2. Checking ProductService
Since the defect was not detected at the Controller level, I asked Windsurf to check the ProductService layer code.
Although the tool provided reasonable suggestions regarding cache usage, it still did not detect this defect.
Complete suggested improvements: 1. Add cache warming mechanism. 2. Implement distributed locking to prevent cache breakdown. 3. Add null value caching to prevent cache penetration. 4. Add cache time randomization to prevent cache avalanche. 5. Delete cache instead of updating it during update operations. 6. Add cache handling for batch operations. 7. Increase cache statistics and monitoring.

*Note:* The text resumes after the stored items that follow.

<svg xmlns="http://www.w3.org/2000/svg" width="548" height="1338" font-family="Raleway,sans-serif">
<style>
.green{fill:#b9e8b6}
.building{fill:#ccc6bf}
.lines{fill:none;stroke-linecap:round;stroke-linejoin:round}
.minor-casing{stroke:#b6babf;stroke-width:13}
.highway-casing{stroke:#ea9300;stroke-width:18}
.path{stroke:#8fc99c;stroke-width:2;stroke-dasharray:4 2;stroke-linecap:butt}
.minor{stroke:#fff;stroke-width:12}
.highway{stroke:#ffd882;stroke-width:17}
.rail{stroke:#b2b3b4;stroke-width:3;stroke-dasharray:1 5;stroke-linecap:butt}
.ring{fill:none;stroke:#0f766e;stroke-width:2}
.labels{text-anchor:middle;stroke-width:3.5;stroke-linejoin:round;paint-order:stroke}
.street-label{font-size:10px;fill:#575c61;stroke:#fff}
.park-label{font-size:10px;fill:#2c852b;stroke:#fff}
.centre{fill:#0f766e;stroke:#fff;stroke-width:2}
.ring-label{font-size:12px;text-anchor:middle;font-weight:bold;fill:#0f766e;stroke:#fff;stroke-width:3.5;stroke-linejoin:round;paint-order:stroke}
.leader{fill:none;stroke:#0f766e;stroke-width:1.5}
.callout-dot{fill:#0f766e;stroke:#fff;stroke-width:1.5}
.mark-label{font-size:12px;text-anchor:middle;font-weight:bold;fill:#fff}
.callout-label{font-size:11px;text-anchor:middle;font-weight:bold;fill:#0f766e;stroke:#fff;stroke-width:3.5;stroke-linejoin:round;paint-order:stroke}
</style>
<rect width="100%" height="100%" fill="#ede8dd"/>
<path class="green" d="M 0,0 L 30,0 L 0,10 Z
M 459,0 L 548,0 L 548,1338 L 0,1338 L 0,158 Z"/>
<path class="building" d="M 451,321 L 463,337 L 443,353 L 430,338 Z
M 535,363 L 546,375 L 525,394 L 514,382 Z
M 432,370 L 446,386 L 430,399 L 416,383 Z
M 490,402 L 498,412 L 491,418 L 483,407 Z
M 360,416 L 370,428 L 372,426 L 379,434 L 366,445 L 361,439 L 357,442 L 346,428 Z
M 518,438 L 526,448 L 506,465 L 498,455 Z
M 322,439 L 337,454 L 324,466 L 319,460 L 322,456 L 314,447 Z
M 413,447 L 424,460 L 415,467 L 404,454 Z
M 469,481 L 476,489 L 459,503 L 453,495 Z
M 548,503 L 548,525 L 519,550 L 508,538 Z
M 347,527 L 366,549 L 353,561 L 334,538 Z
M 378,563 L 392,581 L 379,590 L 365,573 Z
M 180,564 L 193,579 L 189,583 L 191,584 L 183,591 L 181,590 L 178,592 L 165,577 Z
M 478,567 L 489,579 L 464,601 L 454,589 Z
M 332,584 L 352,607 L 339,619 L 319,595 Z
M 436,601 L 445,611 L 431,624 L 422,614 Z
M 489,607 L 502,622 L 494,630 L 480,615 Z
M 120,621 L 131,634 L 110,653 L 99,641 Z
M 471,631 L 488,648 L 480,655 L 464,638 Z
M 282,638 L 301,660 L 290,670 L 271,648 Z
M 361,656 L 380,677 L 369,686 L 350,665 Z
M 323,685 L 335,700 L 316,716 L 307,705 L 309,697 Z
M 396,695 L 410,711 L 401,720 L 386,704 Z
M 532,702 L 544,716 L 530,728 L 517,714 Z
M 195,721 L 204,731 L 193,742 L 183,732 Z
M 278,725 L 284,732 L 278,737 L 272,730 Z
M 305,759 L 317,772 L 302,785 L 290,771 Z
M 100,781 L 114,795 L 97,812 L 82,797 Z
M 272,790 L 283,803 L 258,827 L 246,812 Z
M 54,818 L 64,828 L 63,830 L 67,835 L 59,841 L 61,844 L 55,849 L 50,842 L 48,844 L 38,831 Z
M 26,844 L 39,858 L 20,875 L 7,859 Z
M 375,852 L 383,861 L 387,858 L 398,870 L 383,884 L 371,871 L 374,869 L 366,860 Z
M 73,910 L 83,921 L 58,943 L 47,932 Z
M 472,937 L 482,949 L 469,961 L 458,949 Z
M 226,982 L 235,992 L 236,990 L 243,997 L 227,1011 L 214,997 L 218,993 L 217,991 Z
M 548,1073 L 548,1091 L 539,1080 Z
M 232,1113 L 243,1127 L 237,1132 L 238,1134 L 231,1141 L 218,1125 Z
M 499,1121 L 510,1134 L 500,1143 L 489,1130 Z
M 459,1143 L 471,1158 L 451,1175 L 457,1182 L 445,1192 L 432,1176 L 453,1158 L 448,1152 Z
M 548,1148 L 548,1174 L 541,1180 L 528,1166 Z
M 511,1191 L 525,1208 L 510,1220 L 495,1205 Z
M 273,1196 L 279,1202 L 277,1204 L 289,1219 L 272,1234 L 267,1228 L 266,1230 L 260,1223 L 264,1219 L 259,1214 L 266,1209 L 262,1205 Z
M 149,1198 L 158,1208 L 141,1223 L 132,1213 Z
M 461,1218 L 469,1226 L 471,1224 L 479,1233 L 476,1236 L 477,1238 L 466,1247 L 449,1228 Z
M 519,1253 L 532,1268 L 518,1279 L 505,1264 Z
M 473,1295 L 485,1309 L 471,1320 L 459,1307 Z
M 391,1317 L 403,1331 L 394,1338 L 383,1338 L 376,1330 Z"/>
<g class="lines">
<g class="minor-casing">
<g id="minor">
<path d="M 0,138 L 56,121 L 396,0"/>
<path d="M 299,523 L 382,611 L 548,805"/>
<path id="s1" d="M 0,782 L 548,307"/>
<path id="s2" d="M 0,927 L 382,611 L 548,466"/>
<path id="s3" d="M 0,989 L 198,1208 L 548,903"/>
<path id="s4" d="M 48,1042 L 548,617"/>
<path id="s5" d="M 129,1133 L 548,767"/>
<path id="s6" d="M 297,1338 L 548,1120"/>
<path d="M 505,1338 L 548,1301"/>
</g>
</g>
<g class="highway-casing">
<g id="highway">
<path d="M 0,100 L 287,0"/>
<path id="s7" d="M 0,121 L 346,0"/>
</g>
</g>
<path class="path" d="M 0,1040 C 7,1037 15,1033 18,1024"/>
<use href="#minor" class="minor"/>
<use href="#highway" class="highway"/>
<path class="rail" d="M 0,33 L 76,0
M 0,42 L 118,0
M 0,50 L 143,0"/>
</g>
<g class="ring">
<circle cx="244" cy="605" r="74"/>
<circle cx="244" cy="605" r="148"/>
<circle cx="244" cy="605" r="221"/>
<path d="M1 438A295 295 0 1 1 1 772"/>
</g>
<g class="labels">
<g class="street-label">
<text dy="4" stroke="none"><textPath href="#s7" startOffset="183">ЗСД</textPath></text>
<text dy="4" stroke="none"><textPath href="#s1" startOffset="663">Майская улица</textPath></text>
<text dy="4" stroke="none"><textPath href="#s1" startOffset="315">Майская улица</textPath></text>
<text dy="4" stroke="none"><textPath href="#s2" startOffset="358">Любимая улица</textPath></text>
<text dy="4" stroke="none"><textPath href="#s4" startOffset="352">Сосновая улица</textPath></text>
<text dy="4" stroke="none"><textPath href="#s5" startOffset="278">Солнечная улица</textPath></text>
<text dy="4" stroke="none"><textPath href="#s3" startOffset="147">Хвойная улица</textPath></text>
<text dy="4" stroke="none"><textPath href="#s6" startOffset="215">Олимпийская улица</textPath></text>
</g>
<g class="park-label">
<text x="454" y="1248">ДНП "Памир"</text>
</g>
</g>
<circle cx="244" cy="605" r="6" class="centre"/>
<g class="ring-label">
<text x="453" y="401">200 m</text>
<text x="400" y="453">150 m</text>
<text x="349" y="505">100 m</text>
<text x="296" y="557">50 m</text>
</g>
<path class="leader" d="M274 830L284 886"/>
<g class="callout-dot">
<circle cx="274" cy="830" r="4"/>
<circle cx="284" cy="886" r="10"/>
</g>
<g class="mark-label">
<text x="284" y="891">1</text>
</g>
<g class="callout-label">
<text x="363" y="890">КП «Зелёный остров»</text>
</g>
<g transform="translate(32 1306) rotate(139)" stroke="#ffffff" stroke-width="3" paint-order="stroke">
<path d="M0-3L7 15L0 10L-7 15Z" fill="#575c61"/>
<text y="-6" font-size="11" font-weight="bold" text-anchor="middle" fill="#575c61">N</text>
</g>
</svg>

At this point, I realized I had fallen into a thinking trap; I assumed the tool was just an assistant and could not work independently while expecting it to handle practical issues like a human. A complete code review should start from the requirements, so I directly asked Windsurf to check the CRUD functionality implementation based on the requirements.
This time, Windsurf performed a relational check between the controller and service codes, successfully detecting this logical error.
AI-assisted coding tools have high practical value in code review. Windsurf, combined with Claude 3.5 Sonnet, has a certain ability to identify potential complex code defects, providing greater value for this capability. When utilizing large models for code review, it is recommended to clear contextual association information and start the model review from the requirements to achieve more accurate review results.